Bush Walks in Jesus' Footsteps
U.S. President George W. Bush bolstered his Israel-Palestine peace treaty plan this past week and called on the leaders of the two countries to make "painful concessions" during his two-day Holy Land tour.
The "painful" concessions will mean dismantling "terrorist infrastructure" and ending Israel's occupation of Palestinian territories, he said.
Bush marked the beginning of his eight-day tour to the Middle East with the renewed push for an Israeli-Palestinian peace pact - an accord he said whose "time has come."
During his two-day visit to Israel and West Bank, Bush engaged in formal talks with Israeli Prime Minister Ehud Olmert and Palestinian President Mahmoud Abbas, saying that the two sides needed to get serious talks started immediately.
"There should be an end to the occupation that began in 1967," Bush told reporters in Jerusalem on Thursday. "The agreement must establish a Palestine as a homeland for the Palestinian people, just as Israel is a homeland for the Jewish people."
Bush also called on Palestinians to confront terrorists and dismantle "terrorist infrastructure."
"Security is fundamental," the president said. "No agreement and no Palestinian state will be born of terror."
Bush also appealed for "Arab countries to reach out to Israel."
"In order for there to be lasting peace... Abbas and Prime Minister [Ehud] Olmert have to come together and make tough choices and Im convinced they will," he said in Ramallah.
"I believe it's going to happen, that there's going to be a signed peace treaty by the time I leave office."
However, Bush also reiterated that the U.S. cannot dictate the terms of peace nor the terms of what a state will look like.
"But we'll help, and we want to help," he added.
Both Abbas and Olmert agreed to work toward such an agreement at the Nov. 27 U.S.-sponsored peace summit in Annapolis, Md.
After two days immersed in Mideast peacemaking, Bush toured Christian holy sites in northern Israel on Friday, listening as robed clerics read him biblical passages about Jesus' days of ministry there centuries ago.
Bush visited Capernaum, a site where Jesus performed miracles, and gazed across the Sea of Galilee, where Jesus walked on water. The president toured the site of an ancient synagogue and held hands with nuns outside the Church of the Beatitudes, where many believe Jesus delivered his famed "Sermon on the Mount."
When asked how it felt to walk in Jesus' footsteps, Bush called it an "amazing experience."
During the visit, Bush was given a crystal statue inscribed with the words "Blessed are those who are peacemakers for they will be called children of God," from the sermon recounted in the fifth chapter of the book of Matthew.

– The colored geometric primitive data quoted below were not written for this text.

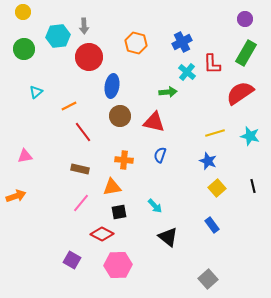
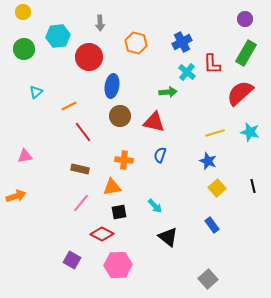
gray arrow: moved 16 px right, 3 px up
red semicircle: rotated 8 degrees counterclockwise
cyan star: moved 4 px up
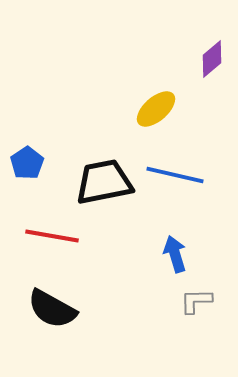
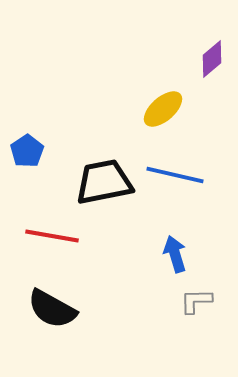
yellow ellipse: moved 7 px right
blue pentagon: moved 12 px up
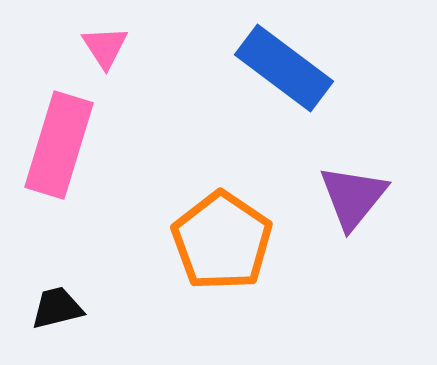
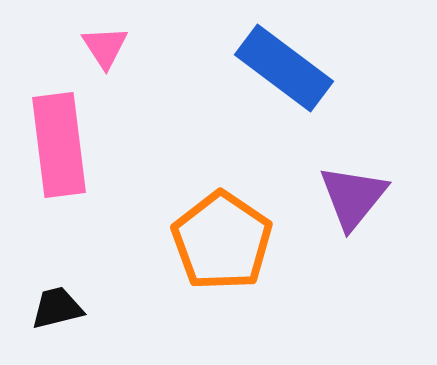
pink rectangle: rotated 24 degrees counterclockwise
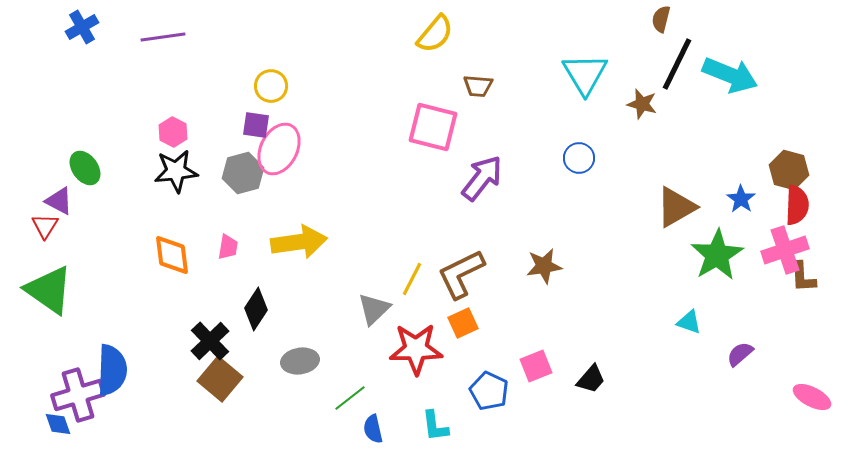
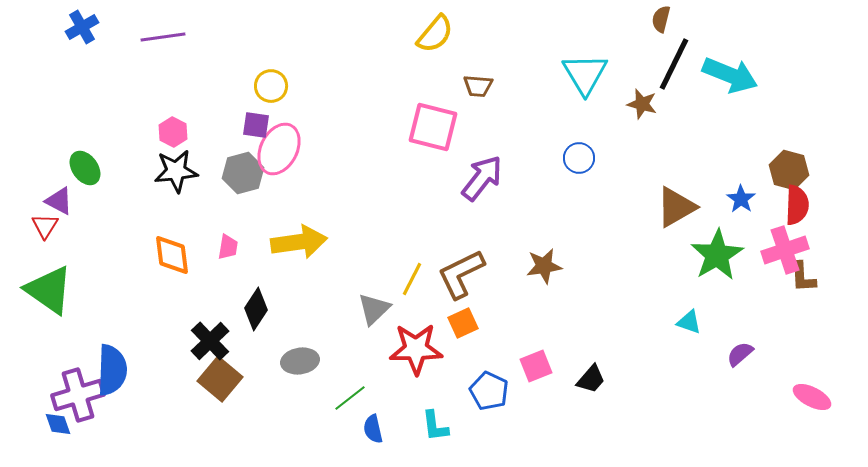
black line at (677, 64): moved 3 px left
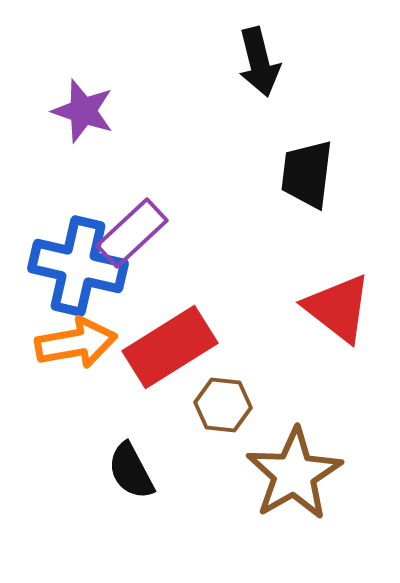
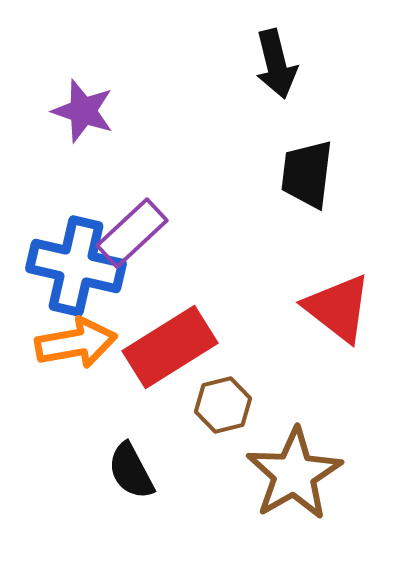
black arrow: moved 17 px right, 2 px down
blue cross: moved 2 px left
brown hexagon: rotated 20 degrees counterclockwise
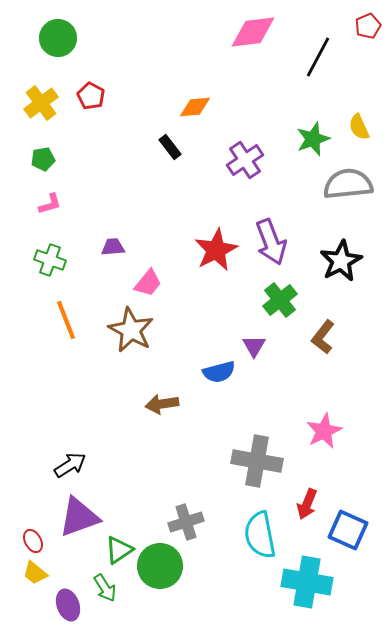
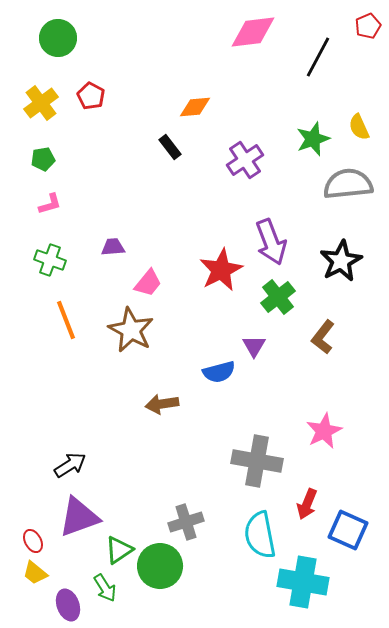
red star at (216, 250): moved 5 px right, 20 px down
green cross at (280, 300): moved 2 px left, 3 px up
cyan cross at (307, 582): moved 4 px left
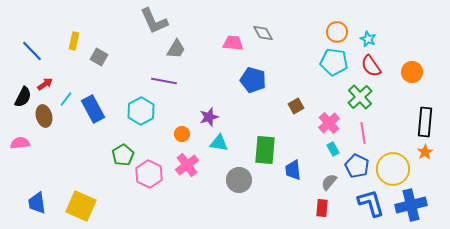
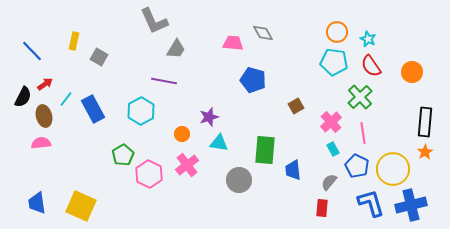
pink cross at (329, 123): moved 2 px right, 1 px up
pink semicircle at (20, 143): moved 21 px right
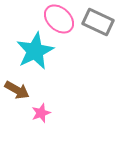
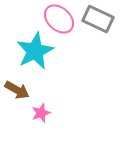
gray rectangle: moved 3 px up
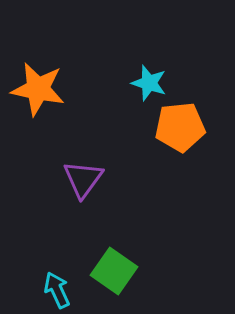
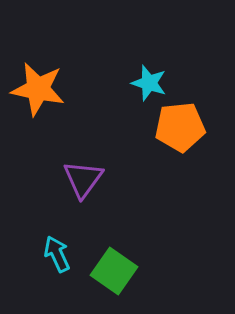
cyan arrow: moved 36 px up
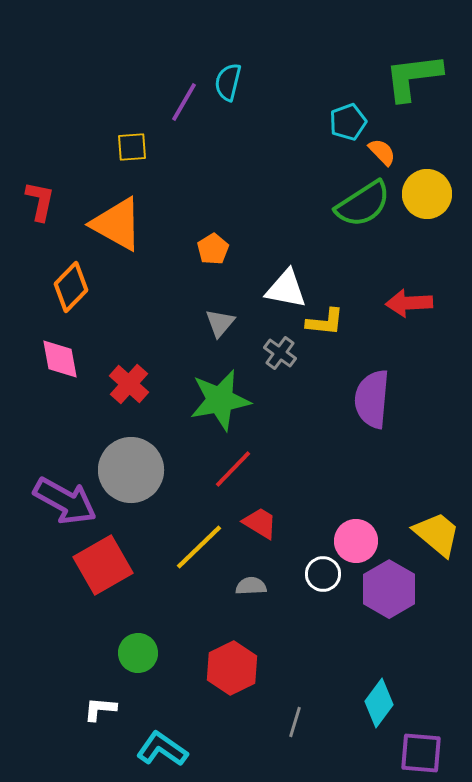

Archbishop Elias Shakur, the Greek Catholic clergyman who showed Bush around the site, said he asked him, "Did you come as a politician, as a leader of state, or as a pilgrim?"
"I came as a pilgrim," Bush said, according to Shakur.
Bush also toured Yad Vashem Holocaust memorial in Jerusalem, which he called a "sobering reminder that evil exists and a call that when we find evil we must resist it."
The peace effort was the centerpiece of Bush's eight-day tour, which ends Wednesday.
But Bush – only the second U.S. head of state to visit the Palestinian territories – faces the difficult task of winning over the hearts and minds of Palestinians, who are deeply skeptical about his ability to be an even-handed peace broker as Israel`s closest ally.
"I don't believe he (Bush) will do anything for the Palestinians," said Mohammad Khaldi, a 64-year-old Ramallah resident, according to AFP. "If he wanted to really do something, he had six years for that and he didn`t do a single thing."
On his way to Kuwait, to visit Sunni Arab allies, Bush said he'd would ask them to reach out to the Jewish state.
From Kuwait he was then scheduled to head to Bahrain, the United Arab Emirates, Saudi Arabia and Egypt, where he is expected to discuss with U.S. allies in the region various issues including Iraq's security, the role of Iran in the region and others. Bush returns to Washington on Wednesday.